All code the agent writes lives in library/:

Module Functions Purpose
solvers.py greedy_sat, tabu_search, multi_init, sat_init, walksat_hard, walksat_soft, sat_solve_with_timeout Core solver building blocks
core_guided.py core_guided_solve, core_guided_budget, wpm1_solve UNSAT core-based optimization for unit soft clauses
clause_weight_ls.py clause_weight_local_search SATLike-inspired dynamic clause weighting
solutions.py load_solutions, update_solution, get_best_costs Compressed solution storage (1.7GB → 1.5MB)
wcnf_parser.py parse_wcnf, evaluate_cost, check_hard_clauses Single-pass streaming WCNF parser
  • Low parallelism: Claude Code rarely launches more than 6 parallel scripts, and often runs just 1-2 at a time, leaving most cores idle on large machines.

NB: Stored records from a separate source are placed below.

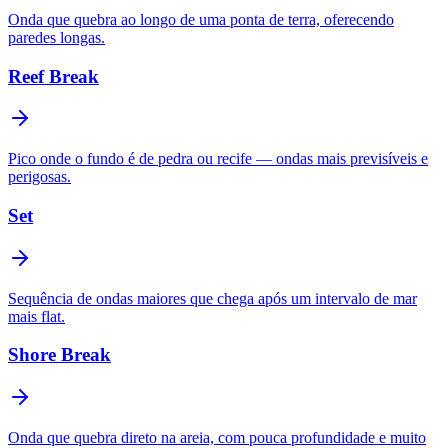
Onda que quebra ao longo de uma ponta de terra, oferecendo
paredes longas.
Reef Break
Pico onde o fundo é de pedra ou recife — ondas mais previsíveis e
perigosas.
Set
Sequência de ondas maiores que chega após um intervalo de mar
mais flat.
Shore Break
Onda que quebra direto na areia, com pouca profundidade e muito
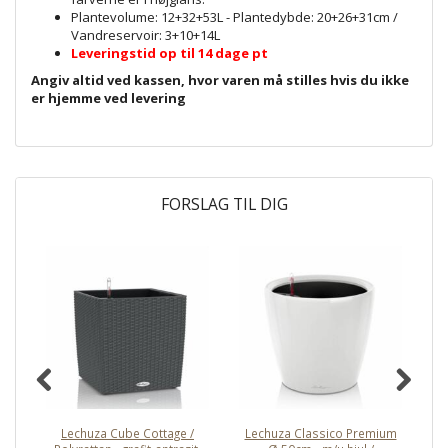
Plantevolume: 12+32+53L - Plantedybde: 20+26+31cm /
Vandreservoir: 3+10+14L
Leveringstid op til 14 dage pt
Angiv altid ved kassen, hvor varen må stilles hvis du ikke
er hjemme ved levering
FORSLAG TIL DIG
Lechuza Cube Cottage /
Lechuza Classico Premium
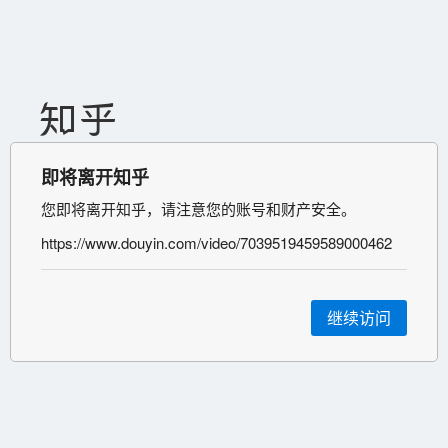
即将离开知乎
您即将离开知乎，请注意您的账号和财产安全。
https://www.douyin.com/video/7039519459589000462
继续访问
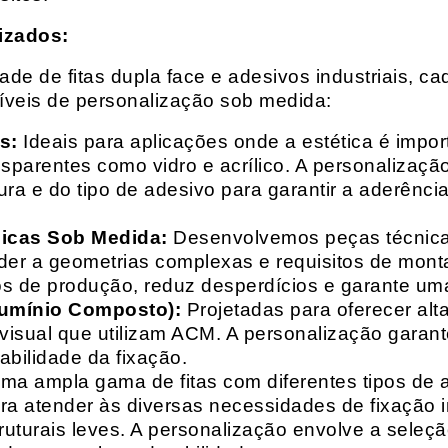
izados:
e de fitas dupla face e adesivos industriais, ca
síveis de personalização sob medida:
s:
Ideais para aplicações onde a estética é impo
ransparentes como vidro e acrílico. A personaliza
ura e do tipo de adesivo para garantir a aderênc
nicas Sob Medida:
Desenvolvemos peças técnicas
nder a geometrias complexas e requisitos de mon
s de produção, reduz desperdícios e garante uma
lumínio Composto):
Projetadas para oferecer alt
isual que utilizam ACM. A personalização garante
abilidade da fixação.
a ampla gama de fitas com diferentes tipos de ade
para atender às diversas necessidades de fixação
uturais leves. A personalização envolve a seleçã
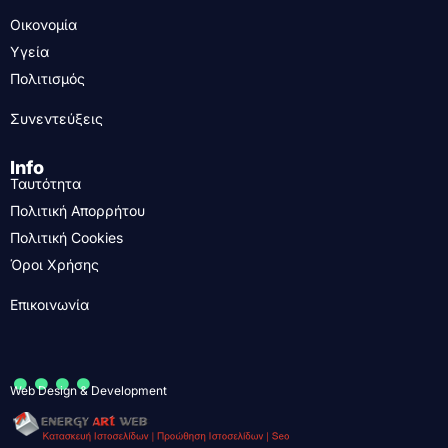
Οικονομία
Υγεία
Πολιτισμός
Συνεντεύξεις
Info
Ταυτότητα
Πολιτική Απορρήτου
Πολιτική Cookies
Όροι Χρήσης
Επικοινωνία
....
Web Design & Development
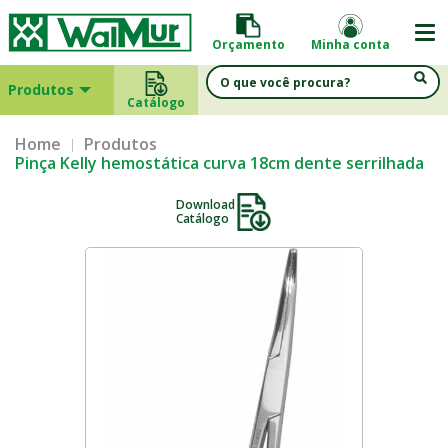
Orçamento
Minha conta
Produtos
Catálogo
Home
Produtos
Pinça Kelly hemostática curva 18cm dente serrilhada
Download
Catálogo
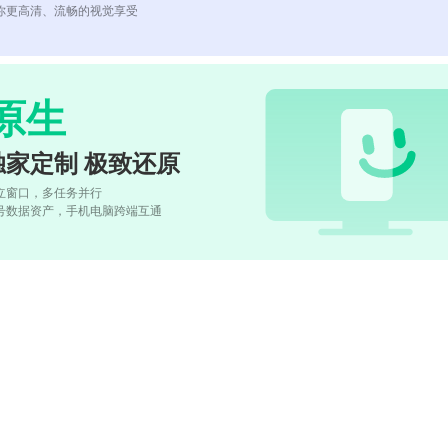
你更高清、流畅的视觉享受
原生
独家定制 极致还原
立窗口，多任务并行
号数据资产，手机电脑跨端互通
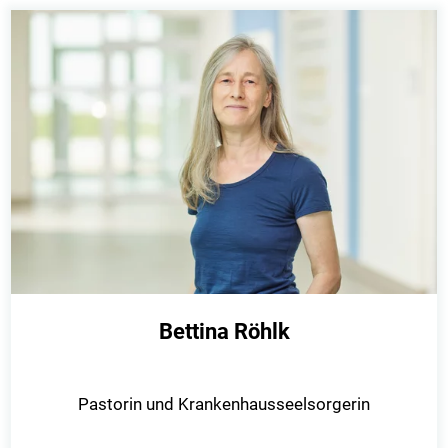
Bettina Röhlk
Pastorin und Krankenhausseelsorgerin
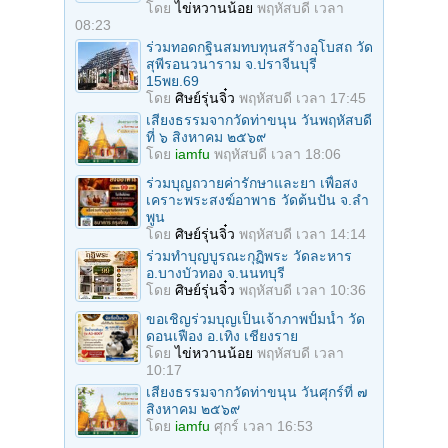
โดย
ไข่หวานน้อย
พฤหัสบดี เวลา
08:23
ร่วมทอดกฐินสมทบทุนสร้างอุโบสถ วัด
สุพีรอนวนาราม จ.ปราจีนบุรี
15พย.69
โดย
ศิษย์รุ่นจิ๋ว
พฤหัสบดี เวลา 17:45
เสียงธรรมจากวัดท่าขนุน วันพฤหัสบดี
ที่ ๖ สิงหาคม ๒๕๖๙
โดย
iamfu
พฤหัสบดี เวลา 18:06
ร่วมบุญถวายค่ารักษาและยา เพื่อสง
เคราะพระสงฆ์อาพาธ วัดต้นปัน จ.ลํา
พูน
โดย
ศิษย์รุ่นจิ๋ว
พฤหัสบดี เวลา 14:14
ร่วมทําบุญบูรณะกุฏิพระ วัดละหาร
อ.บางบัวทอง จ.นนทบุรี
โดย
ศิษย์รุ่นจิ๋ว
พฤหัสบดี เวลา 10:36
ขอเชิญร่วมบุญเป็นเจ้าภาพปั้มน้ำ วัด
ดอนเฟือง อ.เทิง เชียงราย
โดย
ไข่หวานน้อย
พฤหัสบดี เวลา
10:17
เสียงธรรมจากวัดท่าขนุน วันศุกร์ที่ ๗
สิงหาคม ๒๕๖๙
โดย
iamfu
ศุกร์ เวลา 16:53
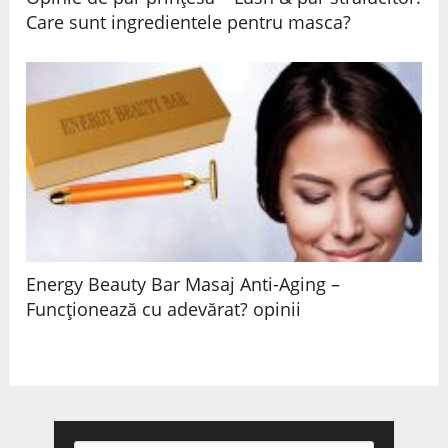
Care sunt ingredientele pentru masca?
Energy Beauty Bar Masaj Anti-Aging –
Funcționează cu adevărat? opinii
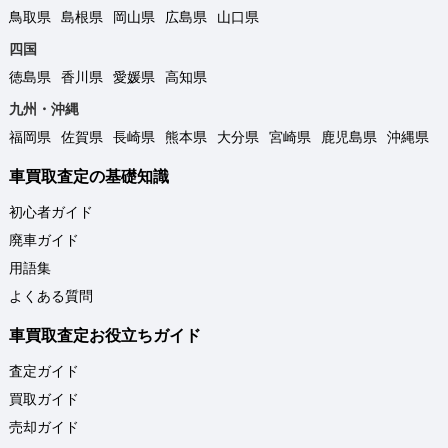
鳥取県
島根県
岡山県
広島県
山口県
四国
徳島県
香川県
愛媛県
高知県
九州・沖縄
福岡県
佐賀県
長崎県
熊本県
大分県
宮崎県
鹿児島県
沖縄県
車買取査定の基礎知識
初心者ガイド
廃車ガイド
用語集
よくある質問
車買取査定お役立ちガイド
査定ガイド
買取ガイド
売却ガイド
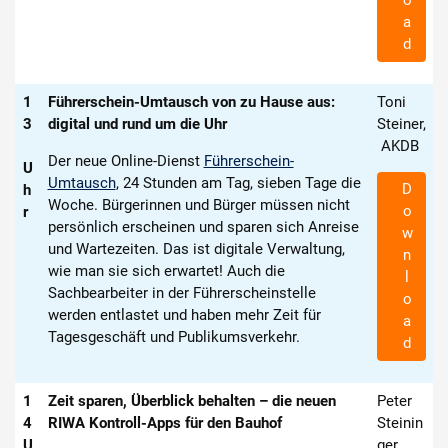
o
a
d
1
Führerschein-Umtausch von zu Hause aus:
Toni
3
digital und rund um die Uhr
Steiner,
AKDB
Der neue Online-Dienst
Führerschein-
U
Umtausch
, 24 Stunden am Tag, sieben Tage die
D
h
Woche. Bürgerinnen und Bürger müssen nicht
o
r
persönlich erscheinen und sparen sich Anreise
w
und Wartezeiten. Das ist digitale Verwaltung,
n
wie man sie sich erwartet! Auch die
l
Sachbearbeiter in der Führerscheinstelle
o
werden entlastet und haben mehr Zeit für
a
Tagesgeschäft und Publikumsverkehr.
d
1
Zeit sparen, Überblick behalten – die neuen
Peter
4
RIWA Kontroll-Apps für den Bauhof
Steinin
U
ger,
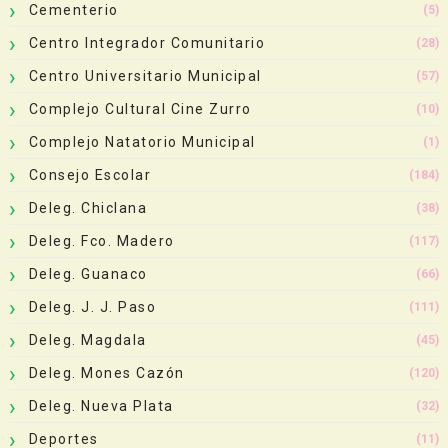
Cementerio
(5)
Centro Integrador Comunitario
(28)
Centro Universitario Municipal
(57)
Complejo Cultural Cine Zurro
(10)
Complejo Natatorio Municipal
(1)
Consejo Escolar
(184)
Deleg. Chiclana
(38)
Deleg. Fco. Madero
(117)
Deleg. Guanaco
(66)
Deleg. J. J. Paso
(111)
Deleg. Magdala
(45)
Deleg. Mones Cazón
(120)
Deleg. Nueva Plata
(32)
Deportes
(11)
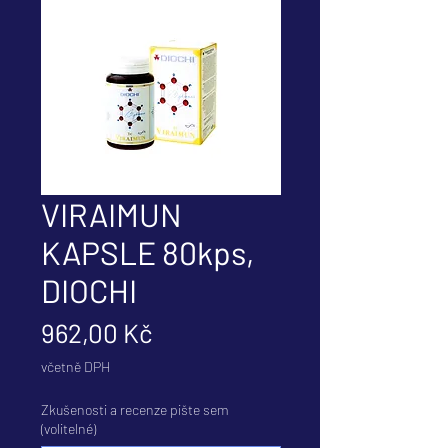
VIRAIMUN
KAPSLE 80kps,
DIOCHI
Cena
962,00 Kč
včetně DPH
Zkušenosti a recenze pište sem
(volitelné)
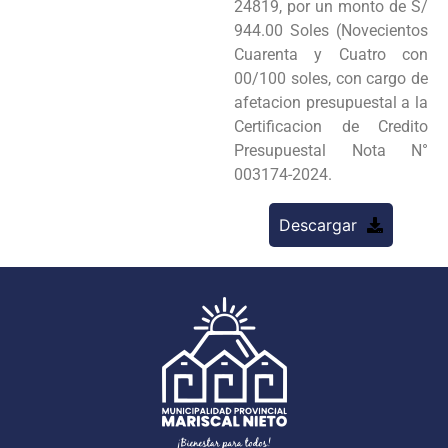
24819, por un monto de S/
944.00 Soles (Novecientos
Cuarenta y Cuatro con
00/100 soles, con cargo de
afetacion presupuestal a la
Certificacion de Credito
Presupuestal Nota N°
003174-2024.
Descargar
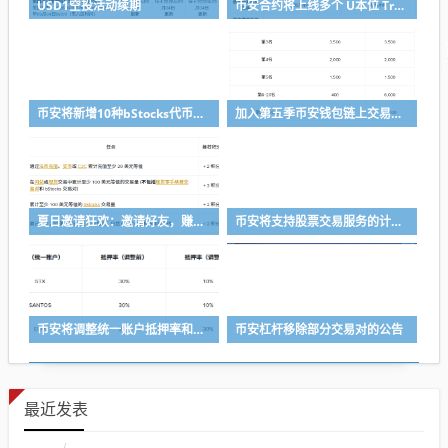
USD1空投活动续期
币安合约将上线多个 U本位 TradFi 永续合约
币安将新增10种bStocks代币化证券作为抵押资产
加入第五季币安钱包链上交易体验赛，瓜分50,000 美元等值奖励
夏日邀请狂欢：邀请好友，赚取最高 8,000 USDC
币安将支持股票交易服务的计划升级
币安将调整统一账户抵押率和U本位永续合约杠杆及保证金阶梯
币安杠杆移除部分交易对的公告
最近发表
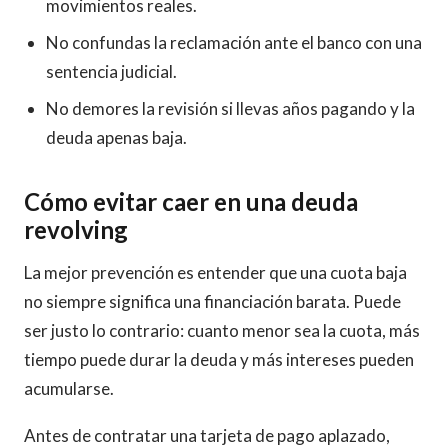
movimientos reales.
No confundas la reclamación ante el banco con una
sentencia judicial.
No demores la revisión si llevas años pagando y la
deuda apenas baja.
Cómo evitar caer en una deuda
revolving
La mejor prevención es entender que una cuota baja
no siempre significa una financiación barata. Puede
ser justo lo contrario: cuanto menor sea la cuota, más
tiempo puede durar la deuda y más intereses pueden
acumularse.
Antes de contratar una tarjeta de pago aplazado,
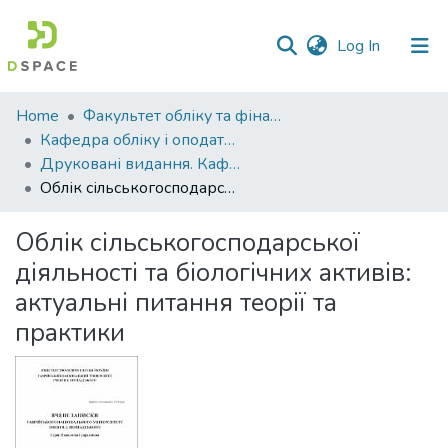
(current)
Log In
Communities
Home
Факультет обліку та фінансів
&
Кафедра обліку і оподаткування
Collections
Друковані видання. Кафедра обліку і оподаткування
Облік сільськогосподарської діяльності та біологічних активів: актуальні питання теорії та практики
All of DSpace
Облік сільськогосподарської
Statistics
діяльності та біологічних активів:
актуальні питання теорії та
практики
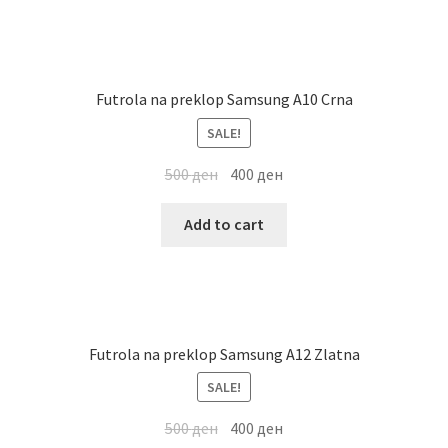
Futrola na preklop Samsung A10 Crna
SALE!
500
ден
400
ден
Add to cart
Futrola na preklop Samsung A12 Zlatna
SALE!
500
ден
400
ден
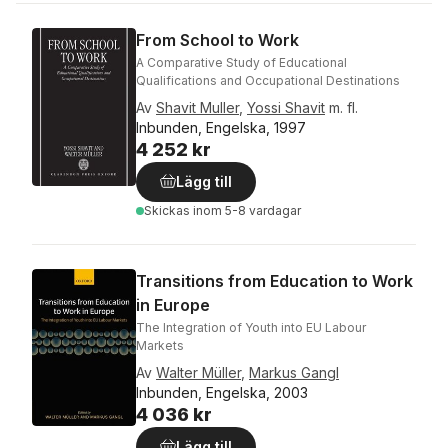
From School to Work
A Comparative Study of Educational
Qualifications and Occupational Destinations
Av
Shavit Muller
,
Yossi Shavit
m. fl.
Inbunden, Engelska, 1997
4 252 kr
Lägg till
Skickas
inom 5-8 vardagar
Transitions from Education to Work
in Europe
The Integration of Youth into EU Labour
Markets
Av
Walter Müller
,
Markus Gangl
Inbunden, Engelska, 2003
4 036 kr
Lägg till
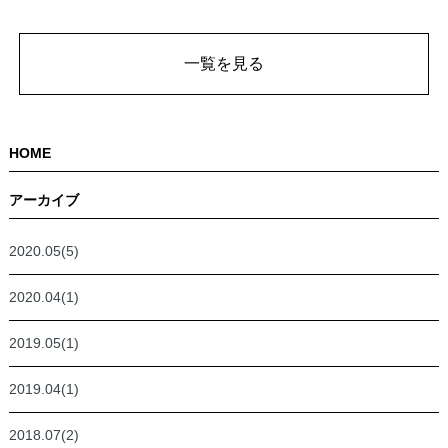
一覧を見る
HOME
アーカイブ
2020.05(5)
2020.04(1)
2019.05(1)
2019.04(1)
2018.07(2)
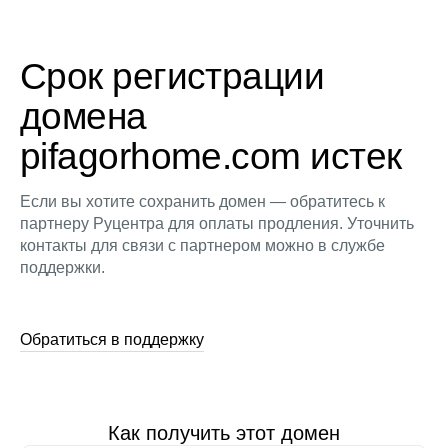
Срок регистрации
домена
pifagorhome.com истек
Если вы хотите сохранить домен — обратитесь к
партнеру Руцентра для оплаты продления. Уточнить
контакты для связи с партнером можно в службе
поддержки.
Обратиться в поддержку
Как получить этот домен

  • Tunnel vision: The agent can fixate on grinding one instance for hours (e.g. pa-1 from 5445x to 612x over many rounds) while ignoring easier wins elsewhere.
  • Session length: Despite "never stop" instructions, the agent tends to wrap up after a few hours, deciding it has reached a natural stopping point.

The agent maintains expert.md as a living knowledge base and improves the library as it learns.